Please note the second point. It means even if there is a class extending Activity, ContentProvider , BroadcastReceiver or Service within an application, the class can’t be used unless it is explicitly described in Android manifest.
Any modern GUI application technology uses resources in some form. Android applications are not an exception of the rule. They use following types of resources:
- GUI layouts (XML files)
- Menu definitions (XML files)
- Textual strings
The way resources are referenced by Android applications is somewhat unusual. Normally in Java resources are identified by strings. Such strings may contain e.g. a path and a name of a file containing the picture or an ID of particular string etc. The problem with such approach is that mistakes in those references could not be caught during code translation.

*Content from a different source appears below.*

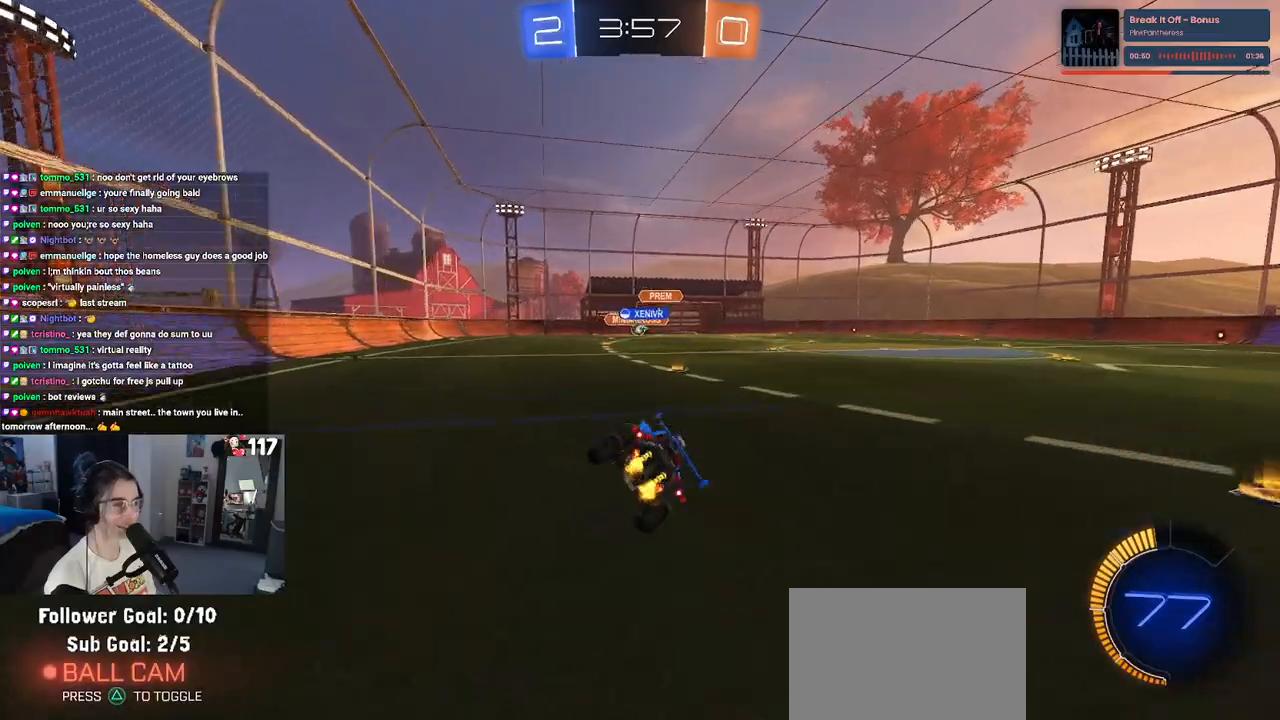
{"buttons": ["R1", "R2"], "left_stick": "center", "right_stick": "center", "events": [[50, "SQUARE", "up"], [50, "left_stick", "center"], [417, "R1", "down"]]}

Let’s consider following example. A file named mybutton.png contains a picture for a button. A developer makes a mistake and types mybuton.png as a reference to the resource in the code instead of using the correct file name. As a result the code is instructed to use nonexistent resource, but the code will compile just fine. The mistake may be discovered only during testing (and may not be discovered at all).
Google folks came with an elegant solution to the problem. Android application build generates a special Java class named R (just a single letter name) for each package where classes use resources. This class has a number of static final data members. Each such data member is a reference to a particular resource and they are used in Android Java code for referencing resources. Due to this each mistake in referencing resources is discovered at compile time.
Android applications use several different types of files:
- “General purpose” files
- Database files
- Opaque Binary Blob (OBB) files (those represent encrypted file systems on its own that can be mounted for the application)
- Cached files
Although ultimately they are all just Linux files, it makes sense to consider them as separate types of files since they are handled by different Android APIs and stored separately. There is also a distinction between files stored in internal device storage and in external device storage (the latter may be not present or disappear/appear at any moment).
APIs for working with the files are implemented by Context class which is an ancestor for Activity and Service classes. We already discussed this class here.